AlphaFold


AlphaFold is an artificial intelligence program developed by DeepMind, a subsidiary of Alphabet, which performs predictions of protein structure. It is designed using deep learning techniques.
AlphaFold 1 placed first in the overall rankings of the 13th Critical Assessment of Structure Prediction in December 2018. It was particularly successful at predicting the most accurate structures for targets rated as most difficult by the competition organizers, where no existing template structures were available from proteins with partially similar sequences.

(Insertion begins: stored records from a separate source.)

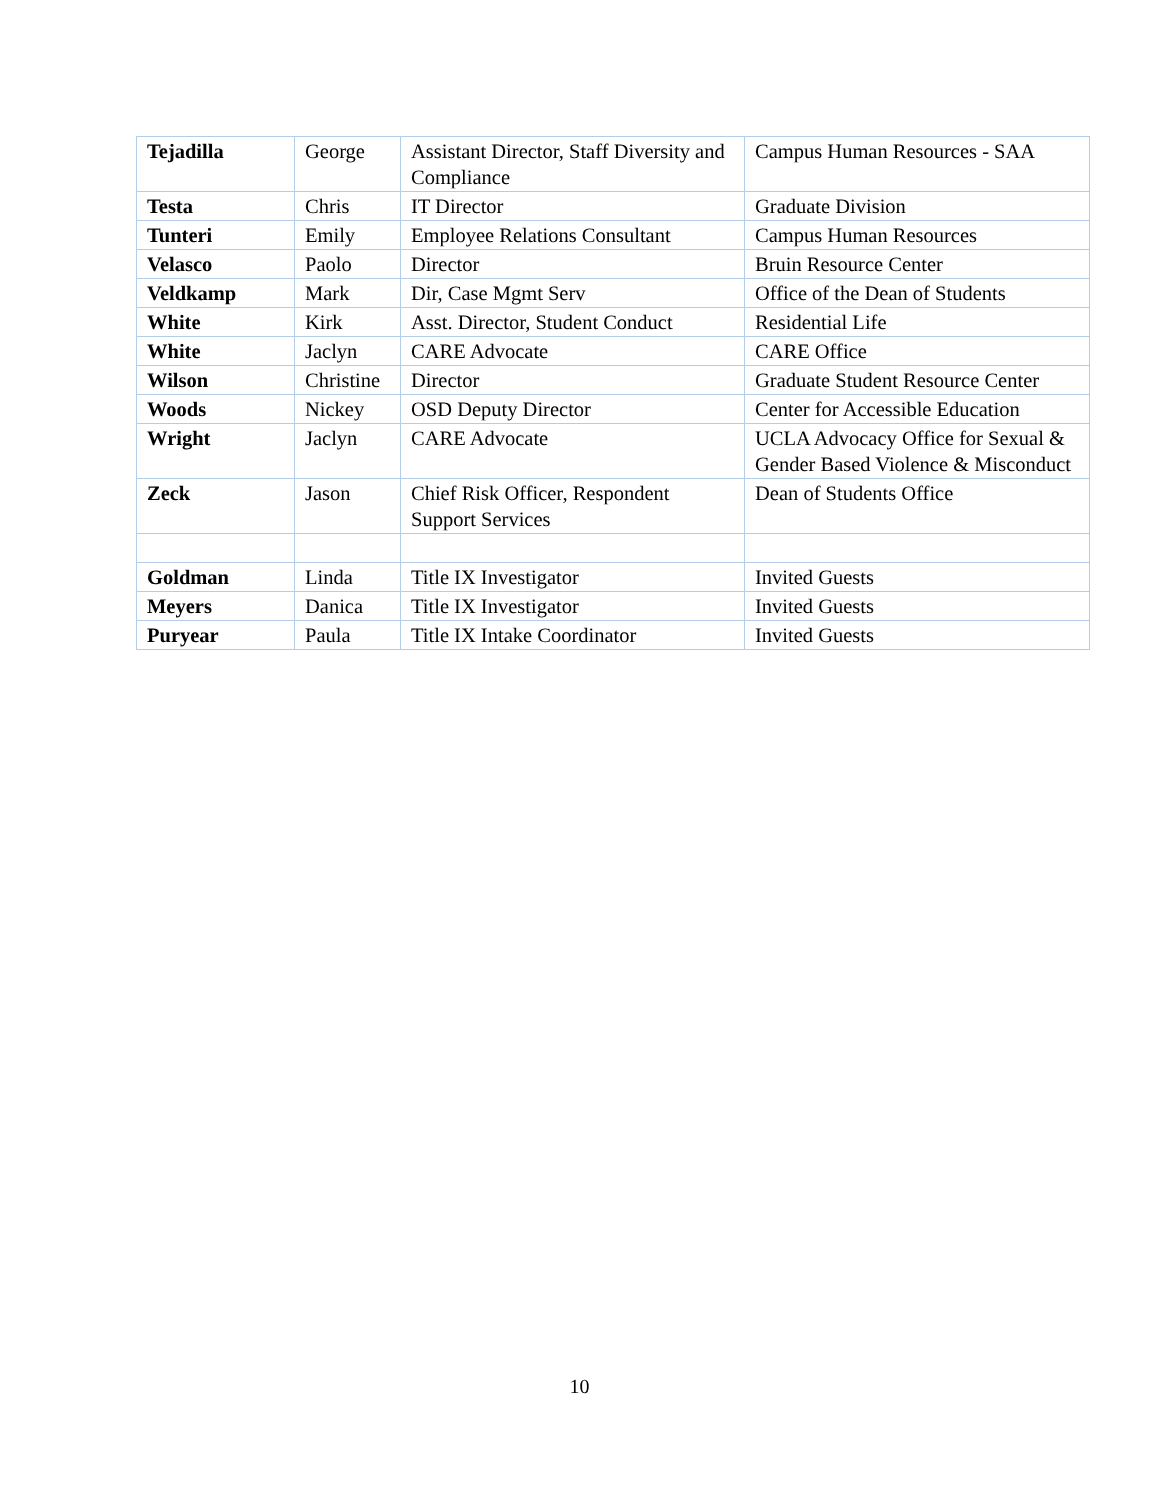| Tejadilla | George | Assistant Director, Staff Diversity and Compliance | Campus Human Resources - SAA |
| Testa | Chris | IT Director | Graduate Division |
| Tunteri | Emily | Employee Relations Consultant | Campus Human Resources |
| Velasco | Paolo | Director | Bruin Resource Center |
| Veldkamp | Mark | Dir, Case Mgmt Serv | Office of the Dean of Students |
| White | Kirk | Asst. Director, Student Conduct | Residential Life |
| White | Jaclyn | CARE Advocate | CARE Office |
| Wilson | Christine | Director | Graduate Student Resource Center |
| Woods | Nickey | OSD Deputy Director | Center for Accessible Education |
| Wright | Jaclyn | CARE Advocate | UCLA Advocacy Office for Sexual & Gender Based Violence & Misconduct |
| Zeck | Jason | Chief Risk Officer, Respondent Support Services | Dean of Students Office |
| Goldman | Linda | Title IX Investigator | Invited Guests |
| Meyers | Danica | Title IX Investigator | Invited Guests |
| Puryear | Paula | Title IX Intake Coordinator | Invited Guests |
10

AlphaFold 2 repeated this placement in the CASP14 competition in November 2020. It achieved a level of accuracy much higher than any other entry. It scored above 90 on CASP's global distance test for approximately two-thirds of the proteins, a test measuring the similarity between a computationally predicted structure and the experimentally determined structure, where 100 represents a complete match. The inclusion of metagenomic data has improved the quality of the prediction of multiple sequence alignments. One of the biggest sources of the training data was the custom-built Big Fantastic Database of 65,983,866 protein families, represented as multiple sequence alignments and Hidden Markov models, covering 2,204,359,010 protein sequences from reference databases, metagenomes, and metatranscriptomes.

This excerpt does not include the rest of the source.